- Signature date: 14 May 1835
- Subject: Church and state
- Number: 6 of 9 of the pontificate
- Text: In English;

= Commissum divinitus =

1835 papal encyclical by Gregory XVI

Commissum divinitus was an encyclical letter issued by Pope Gregory XVI on 14 May 1835, addressed to the Swiss clergy.

==Purpose==
Gregory issued the encyclical in response to the Articles of Baden of 1834, calling them "false, rash, erroneous, prejudicial to the Holy See, destructive to the government of the Church and its divine constitution, and subjecting ecclesiastical ministry [of the] Church to secular domination". In particular, the encyclical criticizes the Swiss government for legalizing marriage between Catholics and non-Catholics, rejecting the suggestion that the secular government held the authority to regulate marriage.
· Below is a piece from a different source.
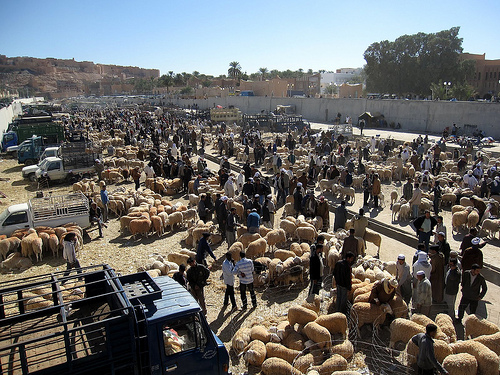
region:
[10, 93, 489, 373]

Gregory refers to two historical texts in the letter where distinctions between ecclesiastical and civic authority had been maintained and the primacy of the former enforced:
- Bishop Ossius of Cordoba's letter to Emperor Constantius II regarding imperial interference in church matters (353)
- Pope Gelasius I's letter to Emperor Anastasius, Famuli vestrae pietatis, on the allocation of power within the spiritual and temporal realms (494).

The encyclical maintained Gregory's opposition to political liberalism. Gregory rejects the authority of secular governments to regulate the Catholic church, and opposes the idea of national churches. This position, as laid out in Commissum divinitus, led seven Catholic cantons of Switzerland to form the Sonderbund.